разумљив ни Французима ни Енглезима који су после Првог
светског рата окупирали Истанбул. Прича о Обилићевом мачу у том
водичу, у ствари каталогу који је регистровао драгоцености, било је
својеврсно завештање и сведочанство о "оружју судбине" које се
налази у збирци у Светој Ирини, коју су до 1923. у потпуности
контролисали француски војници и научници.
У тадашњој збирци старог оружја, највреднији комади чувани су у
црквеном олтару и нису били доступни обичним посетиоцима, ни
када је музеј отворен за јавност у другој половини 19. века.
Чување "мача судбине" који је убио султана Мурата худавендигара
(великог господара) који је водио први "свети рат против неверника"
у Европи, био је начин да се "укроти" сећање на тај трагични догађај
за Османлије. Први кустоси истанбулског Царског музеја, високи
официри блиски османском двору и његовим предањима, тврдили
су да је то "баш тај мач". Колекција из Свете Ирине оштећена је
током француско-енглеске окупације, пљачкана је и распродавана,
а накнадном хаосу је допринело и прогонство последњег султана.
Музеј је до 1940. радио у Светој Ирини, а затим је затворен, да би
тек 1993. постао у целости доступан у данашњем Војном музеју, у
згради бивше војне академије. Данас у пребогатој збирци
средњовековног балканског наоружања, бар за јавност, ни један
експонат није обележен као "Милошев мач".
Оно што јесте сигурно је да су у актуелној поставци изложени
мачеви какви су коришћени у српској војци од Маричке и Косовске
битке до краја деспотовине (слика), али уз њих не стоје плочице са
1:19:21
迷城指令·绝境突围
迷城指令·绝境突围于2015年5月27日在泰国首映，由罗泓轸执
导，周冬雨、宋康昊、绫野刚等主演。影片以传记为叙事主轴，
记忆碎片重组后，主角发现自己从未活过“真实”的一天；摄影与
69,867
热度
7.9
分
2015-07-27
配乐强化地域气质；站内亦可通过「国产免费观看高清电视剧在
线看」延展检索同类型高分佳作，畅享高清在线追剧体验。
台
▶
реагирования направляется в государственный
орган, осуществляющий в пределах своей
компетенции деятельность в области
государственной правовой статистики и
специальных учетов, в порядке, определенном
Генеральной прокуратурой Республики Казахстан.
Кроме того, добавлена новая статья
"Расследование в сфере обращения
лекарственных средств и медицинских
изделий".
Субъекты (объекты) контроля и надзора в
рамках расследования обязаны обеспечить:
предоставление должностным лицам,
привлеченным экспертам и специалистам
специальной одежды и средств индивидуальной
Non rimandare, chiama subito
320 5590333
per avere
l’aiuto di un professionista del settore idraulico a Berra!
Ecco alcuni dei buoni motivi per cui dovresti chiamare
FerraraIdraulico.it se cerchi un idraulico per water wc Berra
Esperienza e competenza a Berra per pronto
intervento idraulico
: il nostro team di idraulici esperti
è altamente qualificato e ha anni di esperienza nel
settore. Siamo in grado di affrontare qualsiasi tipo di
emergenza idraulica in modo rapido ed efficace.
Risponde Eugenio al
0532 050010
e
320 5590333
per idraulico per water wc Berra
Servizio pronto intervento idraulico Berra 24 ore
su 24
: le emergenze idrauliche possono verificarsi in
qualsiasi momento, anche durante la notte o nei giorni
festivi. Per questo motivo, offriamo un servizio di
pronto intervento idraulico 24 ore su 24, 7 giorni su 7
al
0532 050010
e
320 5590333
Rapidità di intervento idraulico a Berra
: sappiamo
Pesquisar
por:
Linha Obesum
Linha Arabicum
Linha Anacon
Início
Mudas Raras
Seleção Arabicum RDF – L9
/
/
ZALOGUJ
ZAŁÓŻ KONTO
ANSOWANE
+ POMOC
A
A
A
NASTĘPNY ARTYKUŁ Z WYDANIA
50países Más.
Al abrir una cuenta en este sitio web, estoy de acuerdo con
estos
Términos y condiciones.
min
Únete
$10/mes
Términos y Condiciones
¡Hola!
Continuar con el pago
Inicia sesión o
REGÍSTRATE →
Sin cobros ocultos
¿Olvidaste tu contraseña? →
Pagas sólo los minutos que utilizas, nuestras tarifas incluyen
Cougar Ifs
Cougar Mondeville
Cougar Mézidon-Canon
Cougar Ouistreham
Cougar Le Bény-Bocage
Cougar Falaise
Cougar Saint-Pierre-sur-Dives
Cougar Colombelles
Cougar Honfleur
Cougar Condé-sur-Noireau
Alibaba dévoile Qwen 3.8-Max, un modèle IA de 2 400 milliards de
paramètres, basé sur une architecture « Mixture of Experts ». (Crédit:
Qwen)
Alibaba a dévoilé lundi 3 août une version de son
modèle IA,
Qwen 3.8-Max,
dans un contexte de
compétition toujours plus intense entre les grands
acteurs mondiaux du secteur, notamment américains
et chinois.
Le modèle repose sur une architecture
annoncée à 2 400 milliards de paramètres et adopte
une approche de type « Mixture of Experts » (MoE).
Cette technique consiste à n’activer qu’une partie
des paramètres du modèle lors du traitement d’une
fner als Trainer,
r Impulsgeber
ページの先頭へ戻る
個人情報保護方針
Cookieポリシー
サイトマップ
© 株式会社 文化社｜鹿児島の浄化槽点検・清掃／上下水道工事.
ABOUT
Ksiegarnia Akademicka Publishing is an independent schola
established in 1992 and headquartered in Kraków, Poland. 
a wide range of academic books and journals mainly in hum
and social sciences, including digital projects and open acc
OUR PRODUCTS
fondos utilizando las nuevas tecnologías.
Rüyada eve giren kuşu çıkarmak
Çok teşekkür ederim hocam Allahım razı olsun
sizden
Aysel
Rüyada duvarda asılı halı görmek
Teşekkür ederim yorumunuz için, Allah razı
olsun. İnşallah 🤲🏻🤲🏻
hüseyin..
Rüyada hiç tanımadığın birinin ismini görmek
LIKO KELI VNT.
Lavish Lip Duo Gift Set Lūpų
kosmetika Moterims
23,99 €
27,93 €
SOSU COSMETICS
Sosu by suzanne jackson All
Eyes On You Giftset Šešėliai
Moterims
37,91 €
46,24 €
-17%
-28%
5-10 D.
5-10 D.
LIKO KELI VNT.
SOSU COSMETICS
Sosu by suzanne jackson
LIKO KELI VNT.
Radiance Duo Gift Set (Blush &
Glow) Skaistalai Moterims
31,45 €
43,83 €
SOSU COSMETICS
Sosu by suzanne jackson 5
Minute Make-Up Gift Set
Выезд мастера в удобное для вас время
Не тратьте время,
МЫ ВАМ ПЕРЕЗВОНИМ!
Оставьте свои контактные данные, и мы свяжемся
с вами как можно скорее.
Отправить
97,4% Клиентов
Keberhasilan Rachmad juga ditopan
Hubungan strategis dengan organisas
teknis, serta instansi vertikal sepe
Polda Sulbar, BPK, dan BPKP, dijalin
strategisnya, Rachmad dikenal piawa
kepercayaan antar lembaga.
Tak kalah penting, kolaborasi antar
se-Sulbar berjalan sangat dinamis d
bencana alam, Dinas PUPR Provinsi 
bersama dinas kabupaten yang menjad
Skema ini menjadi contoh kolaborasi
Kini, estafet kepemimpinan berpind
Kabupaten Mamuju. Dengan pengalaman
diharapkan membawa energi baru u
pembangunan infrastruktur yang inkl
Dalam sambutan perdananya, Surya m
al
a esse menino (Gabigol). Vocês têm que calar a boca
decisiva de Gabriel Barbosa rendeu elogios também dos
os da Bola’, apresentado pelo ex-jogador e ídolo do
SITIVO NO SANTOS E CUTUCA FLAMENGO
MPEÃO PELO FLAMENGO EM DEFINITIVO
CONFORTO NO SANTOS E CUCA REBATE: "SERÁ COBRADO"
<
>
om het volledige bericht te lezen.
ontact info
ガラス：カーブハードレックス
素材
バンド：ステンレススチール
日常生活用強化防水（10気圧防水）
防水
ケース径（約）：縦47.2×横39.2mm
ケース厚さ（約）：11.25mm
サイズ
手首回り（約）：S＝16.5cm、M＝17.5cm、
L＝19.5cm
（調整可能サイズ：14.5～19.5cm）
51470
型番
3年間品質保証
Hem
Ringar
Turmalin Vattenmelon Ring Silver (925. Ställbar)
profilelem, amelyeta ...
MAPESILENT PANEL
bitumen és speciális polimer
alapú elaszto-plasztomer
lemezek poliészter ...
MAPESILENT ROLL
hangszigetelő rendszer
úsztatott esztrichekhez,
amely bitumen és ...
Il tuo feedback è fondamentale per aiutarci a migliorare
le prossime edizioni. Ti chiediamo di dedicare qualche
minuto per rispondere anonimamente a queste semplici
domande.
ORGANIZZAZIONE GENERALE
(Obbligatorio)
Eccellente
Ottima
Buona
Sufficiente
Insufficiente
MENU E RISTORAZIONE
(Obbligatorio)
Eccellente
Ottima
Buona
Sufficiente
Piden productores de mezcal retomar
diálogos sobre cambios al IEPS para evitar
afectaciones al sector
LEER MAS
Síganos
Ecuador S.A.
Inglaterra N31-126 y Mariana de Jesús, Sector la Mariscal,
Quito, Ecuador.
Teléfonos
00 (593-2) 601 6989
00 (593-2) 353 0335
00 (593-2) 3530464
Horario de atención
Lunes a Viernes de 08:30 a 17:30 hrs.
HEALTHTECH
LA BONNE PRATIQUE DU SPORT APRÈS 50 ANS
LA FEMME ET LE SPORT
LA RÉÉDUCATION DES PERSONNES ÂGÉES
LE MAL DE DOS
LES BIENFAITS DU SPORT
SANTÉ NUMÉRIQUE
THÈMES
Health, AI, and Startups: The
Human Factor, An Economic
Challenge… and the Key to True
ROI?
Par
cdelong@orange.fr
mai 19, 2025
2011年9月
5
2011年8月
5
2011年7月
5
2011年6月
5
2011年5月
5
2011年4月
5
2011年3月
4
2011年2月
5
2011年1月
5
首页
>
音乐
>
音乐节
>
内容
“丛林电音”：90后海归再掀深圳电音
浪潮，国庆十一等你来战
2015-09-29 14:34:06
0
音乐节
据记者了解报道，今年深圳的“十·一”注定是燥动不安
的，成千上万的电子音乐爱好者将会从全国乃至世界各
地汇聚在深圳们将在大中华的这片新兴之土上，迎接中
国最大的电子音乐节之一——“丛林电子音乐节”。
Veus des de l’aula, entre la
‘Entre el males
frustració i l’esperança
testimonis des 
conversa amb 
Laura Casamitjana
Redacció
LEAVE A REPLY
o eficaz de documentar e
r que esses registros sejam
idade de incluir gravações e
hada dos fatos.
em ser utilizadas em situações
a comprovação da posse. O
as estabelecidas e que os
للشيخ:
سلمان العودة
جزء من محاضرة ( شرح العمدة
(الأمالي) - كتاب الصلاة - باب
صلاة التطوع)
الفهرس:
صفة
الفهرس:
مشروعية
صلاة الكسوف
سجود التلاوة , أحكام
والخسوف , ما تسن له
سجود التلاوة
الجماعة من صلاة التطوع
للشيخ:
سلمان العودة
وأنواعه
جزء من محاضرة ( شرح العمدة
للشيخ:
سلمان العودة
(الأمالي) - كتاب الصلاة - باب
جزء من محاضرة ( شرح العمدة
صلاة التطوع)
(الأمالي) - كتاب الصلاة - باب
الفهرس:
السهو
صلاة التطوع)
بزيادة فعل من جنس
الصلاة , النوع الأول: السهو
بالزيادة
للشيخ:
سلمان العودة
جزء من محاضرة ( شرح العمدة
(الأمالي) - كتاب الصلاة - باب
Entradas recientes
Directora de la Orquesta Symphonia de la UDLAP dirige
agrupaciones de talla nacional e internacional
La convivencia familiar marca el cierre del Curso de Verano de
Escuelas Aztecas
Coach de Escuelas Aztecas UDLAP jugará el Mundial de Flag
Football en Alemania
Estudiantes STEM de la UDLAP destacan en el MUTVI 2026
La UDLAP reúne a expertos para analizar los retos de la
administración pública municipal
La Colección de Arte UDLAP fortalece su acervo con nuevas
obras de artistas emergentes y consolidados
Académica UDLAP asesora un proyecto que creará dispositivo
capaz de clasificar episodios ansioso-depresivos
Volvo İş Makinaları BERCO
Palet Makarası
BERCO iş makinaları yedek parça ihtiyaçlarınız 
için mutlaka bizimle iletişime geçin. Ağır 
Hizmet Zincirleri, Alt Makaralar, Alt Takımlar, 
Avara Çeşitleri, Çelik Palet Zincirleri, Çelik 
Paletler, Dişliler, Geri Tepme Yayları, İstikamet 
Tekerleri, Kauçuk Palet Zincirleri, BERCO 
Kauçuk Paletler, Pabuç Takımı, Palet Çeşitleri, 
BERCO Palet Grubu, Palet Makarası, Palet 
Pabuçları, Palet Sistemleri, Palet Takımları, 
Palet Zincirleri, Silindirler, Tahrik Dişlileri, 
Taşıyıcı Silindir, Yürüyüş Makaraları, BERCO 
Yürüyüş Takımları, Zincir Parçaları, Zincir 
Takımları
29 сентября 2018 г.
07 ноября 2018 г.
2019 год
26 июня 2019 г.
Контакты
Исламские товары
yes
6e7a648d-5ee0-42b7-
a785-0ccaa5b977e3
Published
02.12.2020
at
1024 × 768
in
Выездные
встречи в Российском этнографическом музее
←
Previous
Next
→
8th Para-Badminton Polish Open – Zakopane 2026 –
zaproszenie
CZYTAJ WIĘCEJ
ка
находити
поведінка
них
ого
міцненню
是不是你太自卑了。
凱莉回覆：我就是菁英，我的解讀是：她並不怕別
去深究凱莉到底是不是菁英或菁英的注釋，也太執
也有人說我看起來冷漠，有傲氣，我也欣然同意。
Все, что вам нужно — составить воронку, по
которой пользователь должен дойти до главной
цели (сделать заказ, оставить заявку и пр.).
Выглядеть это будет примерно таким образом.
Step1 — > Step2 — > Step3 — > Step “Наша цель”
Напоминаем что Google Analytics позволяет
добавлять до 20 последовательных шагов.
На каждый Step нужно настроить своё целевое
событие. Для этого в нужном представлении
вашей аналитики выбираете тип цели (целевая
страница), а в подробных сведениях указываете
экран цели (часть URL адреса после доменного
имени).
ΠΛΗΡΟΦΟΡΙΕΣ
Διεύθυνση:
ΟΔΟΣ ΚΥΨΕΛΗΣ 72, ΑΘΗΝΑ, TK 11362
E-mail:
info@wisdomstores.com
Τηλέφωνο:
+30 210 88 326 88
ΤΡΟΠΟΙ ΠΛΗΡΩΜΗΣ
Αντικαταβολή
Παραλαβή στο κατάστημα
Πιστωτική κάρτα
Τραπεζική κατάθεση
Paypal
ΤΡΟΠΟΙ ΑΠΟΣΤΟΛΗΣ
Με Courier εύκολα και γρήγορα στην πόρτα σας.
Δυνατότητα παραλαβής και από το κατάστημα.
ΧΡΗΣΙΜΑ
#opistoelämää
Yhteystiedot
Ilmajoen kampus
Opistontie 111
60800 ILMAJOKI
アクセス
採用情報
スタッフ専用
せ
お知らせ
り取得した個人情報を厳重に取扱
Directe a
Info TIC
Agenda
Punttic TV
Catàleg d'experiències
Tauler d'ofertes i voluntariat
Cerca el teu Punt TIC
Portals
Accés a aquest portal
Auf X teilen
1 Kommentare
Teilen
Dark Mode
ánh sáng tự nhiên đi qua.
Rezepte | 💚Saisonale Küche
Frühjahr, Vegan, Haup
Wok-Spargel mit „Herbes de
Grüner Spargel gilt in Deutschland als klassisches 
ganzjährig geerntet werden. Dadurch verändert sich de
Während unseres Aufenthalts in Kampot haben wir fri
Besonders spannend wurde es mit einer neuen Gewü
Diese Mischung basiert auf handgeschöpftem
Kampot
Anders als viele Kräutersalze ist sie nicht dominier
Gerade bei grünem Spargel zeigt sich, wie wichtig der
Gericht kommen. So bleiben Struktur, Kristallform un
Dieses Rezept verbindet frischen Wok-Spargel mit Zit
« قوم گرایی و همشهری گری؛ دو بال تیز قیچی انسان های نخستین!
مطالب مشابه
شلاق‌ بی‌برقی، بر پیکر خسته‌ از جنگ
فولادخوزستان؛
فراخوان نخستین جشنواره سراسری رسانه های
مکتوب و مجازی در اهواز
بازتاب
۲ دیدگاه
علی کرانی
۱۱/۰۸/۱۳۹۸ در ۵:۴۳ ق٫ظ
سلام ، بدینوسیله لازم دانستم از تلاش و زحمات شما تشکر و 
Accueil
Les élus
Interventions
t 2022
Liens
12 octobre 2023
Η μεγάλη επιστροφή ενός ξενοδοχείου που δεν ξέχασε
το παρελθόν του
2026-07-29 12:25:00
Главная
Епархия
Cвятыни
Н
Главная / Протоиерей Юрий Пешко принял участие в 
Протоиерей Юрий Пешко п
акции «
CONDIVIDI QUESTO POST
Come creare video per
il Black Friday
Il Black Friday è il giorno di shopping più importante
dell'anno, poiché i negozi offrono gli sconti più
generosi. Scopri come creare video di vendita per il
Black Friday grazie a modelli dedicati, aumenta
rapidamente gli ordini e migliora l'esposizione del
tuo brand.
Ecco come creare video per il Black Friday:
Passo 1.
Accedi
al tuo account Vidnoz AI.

§

* [What is expected] Reply with a lone number, the count of lines in the data that include the string "Zincirleri".

* [Completed exercise] 4